[ASSIGNMENT] Identify and pull out each line of the entries in which "Datasheet" occurs.

──────── PROVIDED INFORMATION ────────

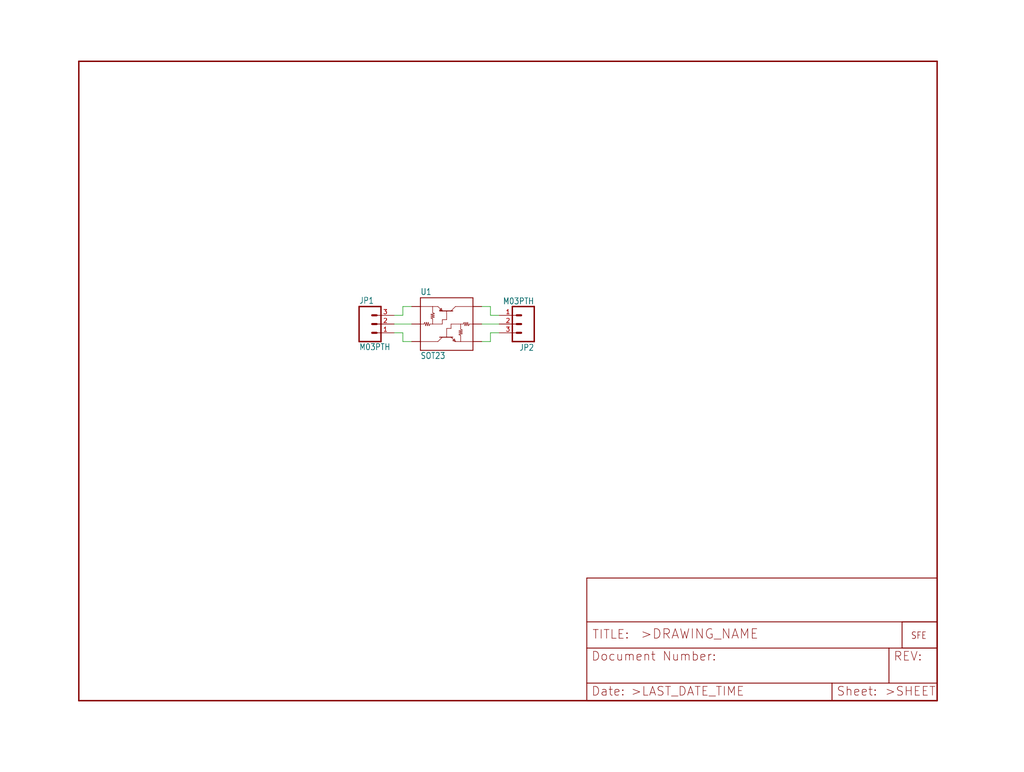
<source format=kicad_sch>
(kicad_sch (version 20211123) (generator eeschema)

  (uuid c8f4920d-f671-4b78-9be2-33388819827e)

  (paper "User" 297.002 223.926)

  


  (wire (pts (xy 142.24 99.06) (xy 142.24 96.52))
    (stroke (width 0) (type default) (color 0 0 0 0))
    (uuid 0a5b1737-1bcc-45e2-a122-df1bbca7007f)
  )
  (wire (pts (xy 142.24 96.52) (xy 144.78 96.52))
    (stroke (width 0) (type default) (color 0 0 0 0))
    (uuid 13466cb7-6712-4de2-b7a2-51bd2e86cf8d)
  )
  (wire (pts (xy 119.38 93.98) (xy 114.3 93.98))
    (stroke (width 0) (type default) (color 0 0 0 0))
    (uuid 2b8ae073-4415-4a88-bf7b-d2bd06c557f2)
  )
  (wire (pts (xy 116.84 88.9) (xy 116.84 91.44))
    (stroke (width 0) (type default) (color 0 0 0 0))
    (uuid 3ea80151-d59b-478d-9450-8942263296f0)
  )
  (wire (pts (xy 142.24 91.44) (xy 144.78 91.44))
    (stroke (width 0) (type default) (color 0 0 0 0))
    (uuid 4f80bbbe-28bb-481f-a516-ad445dc0104d)
  )
  (wire (pts (xy 116.84 96.52) (xy 114.3 96.52))
    (stroke (width 0) (type default) (color 0 0 0 0))
    (uuid 555d8ef0-db2d-4b81-b82b-b753fbb2d350)
  )
  (wire (pts (xy 139.7 93.98) (xy 144.78 93.98))
    (stroke (width 0) (type default) (color 0 0 0 0))
    (uuid 55ef396e-e03c-470b-b90e-1c9701b7cd41)
  )
  (wire (pts (xy 116.84 99.06) (xy 116.84 96.52))
    (stroke (width 0) (type default) (color 0 0 0 0))
    (uuid 63d42e66-b092-4588-8c12-791705270fd3)
  )
  (wire (pts (xy 119.38 88.9) (xy 116.84 88.9))
    (stroke (width 0) (type default) (color 0 0 0 0))
    (uuid 724479fc-2d3d-4328-bb7a-3a2da87f2b5e)
  )
  (wire (pts (xy 119.38 99.06) (xy 116.84 99.06))
    (stroke (width 0) (type default) (color 0 0 0 0))
    (uuid 78d1c1eb-4596-4094-8477-15d1317093b0)
  )
  (wire (pts (xy 139.7 99.06) (xy 142.24 99.06))
    (stroke (width 0) (type default) (color 0 0 0 0))
    (uuid a97909c0-b6a0-4b81-b8c6-535bb79e034a)
  )
  (wire (pts (xy 142.24 88.9) (xy 142.24 91.44))
    (stroke (width 0) (type default) (color 0 0 0 0))
    (uuid c05e2eb9-90ac-4de2-8fe6-d00d6e5c165d)
  )
  (wire (pts (xy 116.84 91.44) (xy 114.3 91.44))
    (stroke (width 0) (type default) (color 0 0 0 0))
    (uuid e077b35a-8801-4aca-9bc0-3ab1e03c4a25)
  )
  (wire (pts (xy 139.7 88.9) (xy 142.24 88.9))
    (stroke (width 0) (type default) (color 0 0 0 0))
    (uuid f4a35f30-59a9-455d-a674-51c3d7ab28e4)
  )

  (symbol (lib_id "schematicEagle-eagle-import:FRAME-LETTER") (at 22.86 203.2 0) (unit 1)
    (in_bom yes) (on_board yes)
    (uuid 22694dfb-a6c2-4dfe-b976-d3cedb2f0374)
    (property "Reference" "#FRAME1" (id 0) (at 22.86 203.2 0)
      (effects (font (size 1.27 1.27)) hide)
    )
    (property "Value" "" (id 1) (at 22.86 203.2 0)
      (effects (font (size 1.27 1.27)) hide)
    )
    (property "Footprint" "" (id 2) (at 22.86 203.2 0)
      (effects (font (size 1.27 1.27)) hide)
    )
    (property "Datasheet" "" (id 3) (at 22.86 203.2 0)
      (effects (font (size 1.27 1.27)) hide)
    )
  )

  (symbol (lib_id "schematicEagle-eagle-import:M03PTH") (at 152.4 93.98 180) (unit 1)
    (in_bom yes) (on_board yes)
    (uuid 5d84b53f-cca4-4a87-9fa8-a7f5f22aa5c8)
    (property "Reference" "JP2" (id 0) (at 154.94 99.822 0)
      (effects (font (size 1.778 1.5113)) (justify left bottom))
    )
    (property "Value" "" (id 1) (at 154.94 86.36 0)
      (effects (font (size 1.778 1.5113)) (justify left bottom))
    )
    (property "Footprint" "" (id 2) (at 152.4 93.98 0)
      (effects (font (size 1.27 1.27)) hide)
    )
    (property "Datasheet" "" (id 3) (at 152.4 93.98 0)
      (effects (font (size 1.27 1.27)) hide)
    )
    (pin "1" (uuid 852faee2-f035-4ffa-8c27-9b732fa9bd83))
    (pin "2" (uuid fc1624ef-d7df-4b9c-9719-1a662e9cbb0f))
    (pin "3" (uuid eb908e02-b83c-477d-a20a-4e0432f3733e))
  )

  (symbol (lib_id "schematicEagle-eagle-import:XN04312SOT") (at 129.54 93.98 0) (unit 1)
    (in_bom yes) (on_board yes)
    (uuid 94c359d3-9941-4e03-b3ac-e043ef15a30a)
    (property "Reference" "U1" (id 0) (at 121.92 85.598 0)
      (effects (font (size 1.778 1.5113)) (justify left bottom))
    )
    (property "Value" "" (id 1) (at 121.92 104.14 0)
      (effects (font (size 1.778 1.5113)) (justify left bottom))
    )
    (property "Footprint" "" (id 2) (at 129.54 93.98 0)
      (effects (font (size 1.27 1.27)) hide)
    )
    (property "Datasheet" "" (id 3) (at 129.54 93.98 0)
      (effects (font (size 1.27 1.27)) hide)
    )
    (pin "1" (uuid 7e909819-1a11-4a4b-aeea-e3c2827e3332))
    (pin "2" (uuid 057ce051-c798-4727-9acc-84f1e287f606))
    (pin "3" (uuid 816b6e43-22a0-473e-a09c-946a141de8ee))
    (pin "4" (uuid f0871dbf-5fb8-4164-8b67-b818acefbfec))
    (pin "5" (uuid 888134f3-fd82-45ea-a902-1679579d229b))
    (pin "6" (uuid da65f18d-4526-4fa3-931a-11a1a044ca4b))
  )

  (symbol (lib_id "schematicEagle-eagle-import:FRAME-LETTER") (at 170.18 203.2 0) (unit 2)
    (in_bom yes) (on_board yes)
    (uuid 9d628d4c-0994-41fc-a096-2ee06d9f0771)
    (property "Reference" "#FRAME1" (id 0) (at 170.18 203.2 0)
      (effects (font (size 1.27 1.27)) hide)
    )
    (property "Value" "" (id 1) (at 170.18 203.2 0)
      (effects (font (size 1.27 1.27)) hide)
    )
    (property "Footprint" "" (id 2) (at 170.18 203.2 0)
      (effects (font (size 1.27 1.27)) hide)
    )
    (property "Datasheet" "" (id 3) (at 170.18 203.2 0)
      (effects (font (size 1.27 1.27)) hide)
    )
  )

  (symbol (lib_id "schematicEagle-eagle-import:LOGO-SFESK") (at 264.16 185.42 0) (unit 1)
    (in_bom yes) (on_board yes)
    (uuid c3f05a2a-303e-4a7e-b08d-ed52a1d08511)
    (property "Reference" "U$1" (id 0) (at 264.16 185.42 0)
      (effects (font (size 1.27 1.27)) hide)
    )
    (property "Value" "" (id 1) (at 264.16 185.42 0)
      (effects (font (size 1.27 1.27)) hide)
    )
    (property "Footprint" "" (id 2) (at 264.16 185.42 0)
      (effects (font (size 1.27 1.27)) hide)
    )
    (property "Datasheet" "" (id 3) (at 264.16 185.42 0)
      (effects (font (size 1.27 1.27)) hide)
    )
  )

  (symbol (lib_id "schematicEagle-eagle-import:M03PTH") (at 106.68 93.98 0) (unit 1)
    (in_bom yes) (on_board yes)
    (uuid cb595faa-9819-4227-89fe-960b38cd7f4a)
    (property "Reference" "JP1" (id 0) (at 104.14 88.138 0)
      (effects (font (size 1.778 1.5113)) (justify left bottom))
    )
    (property "Value" "" (id 1) (at 104.14 101.6 0)
      (effects (font (size 1.778 1.5113)) (justify left bottom))
    )
    (property "Footprint" "" (id 2) (at 106.68 93.98 0)
      (effects (font (size 1.27 1.27)) hide)
    )
    (property "Datasheet" "" (id 3) (at 106.68 93.98 0)
      (effects (font (size 1.27 1.27)) hide)
    )
    (pin "1" (uuid a8d7b0cc-78ea-4839-b5c0-c17893256b49))
    (pin "2" (uuid 8fef79fd-1cc4-452d-a79d-0ac871177544))
    (pin "3" (uuid 307383ef-5cdb-4677-8055-1eb50c5d5bd1))
  )

  (sheet_instances
    (path "/" (page "1"))
  )

  (symbol_instances
    (path "/22694dfb-a6c2-4dfe-b976-d3cedb2f0374"
      (reference "#FRAME1") (unit 1) (value "FRAME-LETTER") (footprint "schematicEagle:")
    )
    (path "/9d628d4c-0994-41fc-a096-2ee06d9f0771"
      (reference "#FRAME1") (unit 2) (value "FRAME-LETTER") (footprint "schematicEagle:")
    )
    (path "/cb595faa-9819-4227-89fe-960b38cd7f4a"
      (reference "JP1") (unit 1) (value "M03PTH") (footprint "schematicEagle:1X03")
    )
    (path "/5d84b53f-cca4-4a87-9fa8-a7f5f22aa5c8"
      (reference "JP2") (unit 1) (value "M03PTH") (footprint "schematicEagle:1X03")
    )
    (path "/c3f05a2a-303e-4a7e-b08d-ed52a1d08511"
      (reference "U$1") (unit 1) (value "LOGO-SFESK") (footprint "schematicEagle:SFE-LOGO-FLAME")
    )
    (path "/94c359d3-9941-4e03-b3ac-e043ef15a30a"
      (reference "U1") (unit 1) (value "SOT23") (footprint "schematicEagle:SOT23-6")
    )
  )
)

</source>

────────

[ANSWER TO THIS TASK]
    (property "Datasheet" "" (id 3) (at 22.86 203.2 0)
    (property "Datasheet" "" (id 3) (at 152.4 93.98 0)
    (property "Datasheet" "" (id 3) (at 129.54 93.98 0)
    (property "Datasheet" "" (id 3) (at 170.18 203.2 0)
    (property "Datasheet" "" (id 3) (at 264.16 185.42 0)
    (property "Datasheet" "" (id 3) (at 106.68 93.98 0)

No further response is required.